If you look at Nate’s state-by-state predictions, you also see that the states that tipped toward Trump had some of the lowest probabilities of a Clinton win. Predicting the outcome of Florida and North Carolina, for instance, would be like predicting a coin toss.
What exactly lead to Nate’s 71% Clinton, 29% Trump prediction and the high chances of specific states tipping the election?
Non-representative data. I’m not pointing fingers or calling out any specific pollsters, so let’s look at a few factors of these “battleground states” that might lead to non-representative data:
- Florida’s Hispanic/Latino population is large – among the 10 largest Hispanic/Latino populations in the nation. The sample sizes for Florida polling data, however, were some of the smallest in the country.
- Similarly, polling samples were very low for the state of Pennsylvania, which is 10% Black/African America and 5% Hispanic/Latino.

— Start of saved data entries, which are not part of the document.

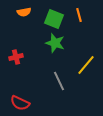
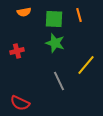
green square: rotated 18 degrees counterclockwise
red cross: moved 1 px right, 6 px up
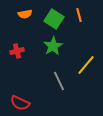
orange semicircle: moved 1 px right, 2 px down
green square: rotated 30 degrees clockwise
green star: moved 2 px left, 3 px down; rotated 24 degrees clockwise
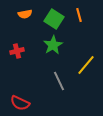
green star: moved 1 px up
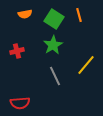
gray line: moved 4 px left, 5 px up
red semicircle: rotated 30 degrees counterclockwise
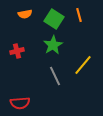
yellow line: moved 3 px left
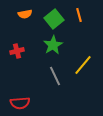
green square: rotated 18 degrees clockwise
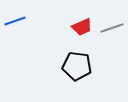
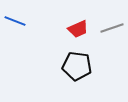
blue line: rotated 40 degrees clockwise
red trapezoid: moved 4 px left, 2 px down
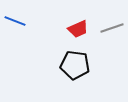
black pentagon: moved 2 px left, 1 px up
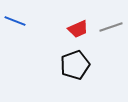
gray line: moved 1 px left, 1 px up
black pentagon: rotated 28 degrees counterclockwise
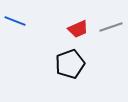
black pentagon: moved 5 px left, 1 px up
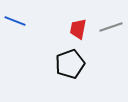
red trapezoid: rotated 125 degrees clockwise
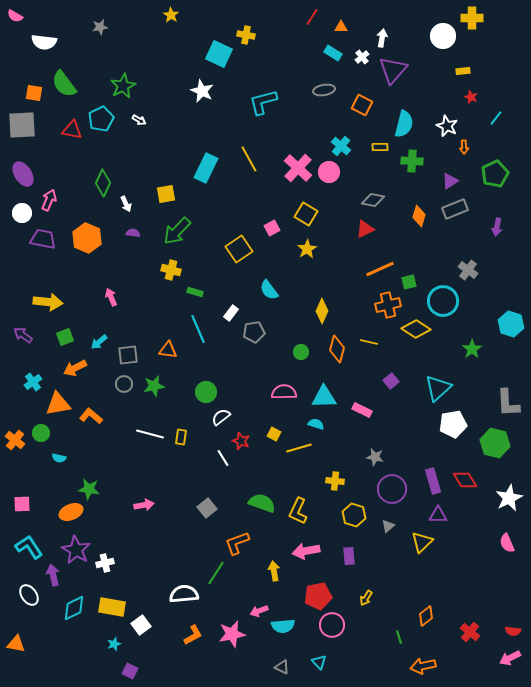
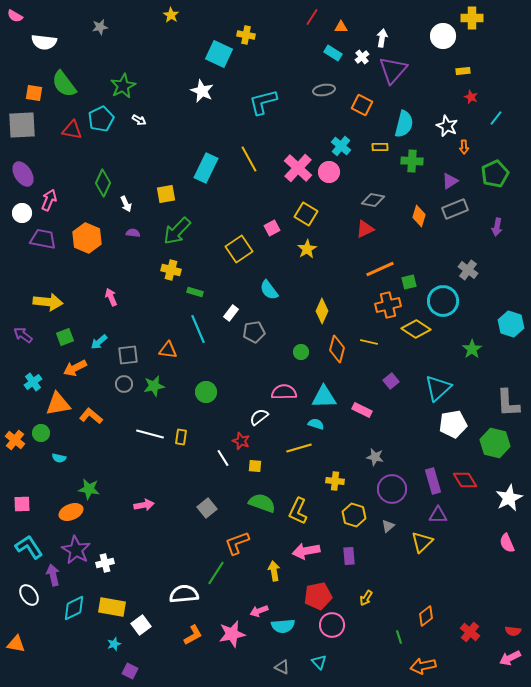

- Michigan polling data had an average sample size of 860 individuals. Trump won the state of Michigan by an extremely narrow margin of 0.3% or 12,500 votes.
- North Carolina is roughly 28% non-white, which is higher than the National average of 20% non-white. Additionally, North Carolina has a slightly lower population of college graduates and a slightly higher population of people living below the poverty level. These populations are much harder to reach via surveys and their voter turnout is difficult to predict.
- Wisconsin is statistically 10% more White-Only than the rest of the country and therefore has lower populations of Black/African Americans and Hispanic/Latinos. Individuals in Wisconsin are also slightly less likely to hold a bachelor’s degree or higher. Once again these are difficult populations to poll and predict.
What did Nate Silver do wrong?
Remember that, in the absence of data to better inform our election outcome, the probabilities for Clinton and Trump would be split evenly 50%/50%, heads or tails. Nate’s projection gives the probability of the two major party candidates, Hillary Clinton and Donald Trump, as 71.4% and 28.6% respectively.
Nate, I’m so sorry. Other than a few minor assumptions about how to allocate undecided votes, you’ve done nothing wrong. You did the best you could with data that is likely non-representative – after all, our models are only as good as the data on which we build them. We are the problem. We, the majority of Americans and the media, have misinterpreted your data. As practitioners of research and data science, we your peers have failed to educate our organizations, clients and even each other on how to understand survey and forecast data – leaving the vast majority of people with the impression that you predicted Clinton to win by 71% of the vote.
What is Nate Silver’s forecast really saying?
If we held the national presidential election 100 times, Nate Silver’s data analysis would lead him to predict that Hillary would win 71 of those elections and Donald would win 29 of those elections. It just so happens that the United States randomly pulled one of the 29 elections that Trump actually won out of the proverbial hat (or mason jar of Skittles). This doesn’t make Nate Silver’s forecast bad, wrong, or fundamentally flawed in any way. It’s just a function of the adage, “Just because it is not probable, doesn’t mean it is not possible.”
Nate did the best he could with the information available prior to the actual Presidential Election. That said, the pollsters have some room for improvement – including incorporating larger sample sizes, new techniques for measuring the opinions of hard to reach populations, and the measurement of herd behavior.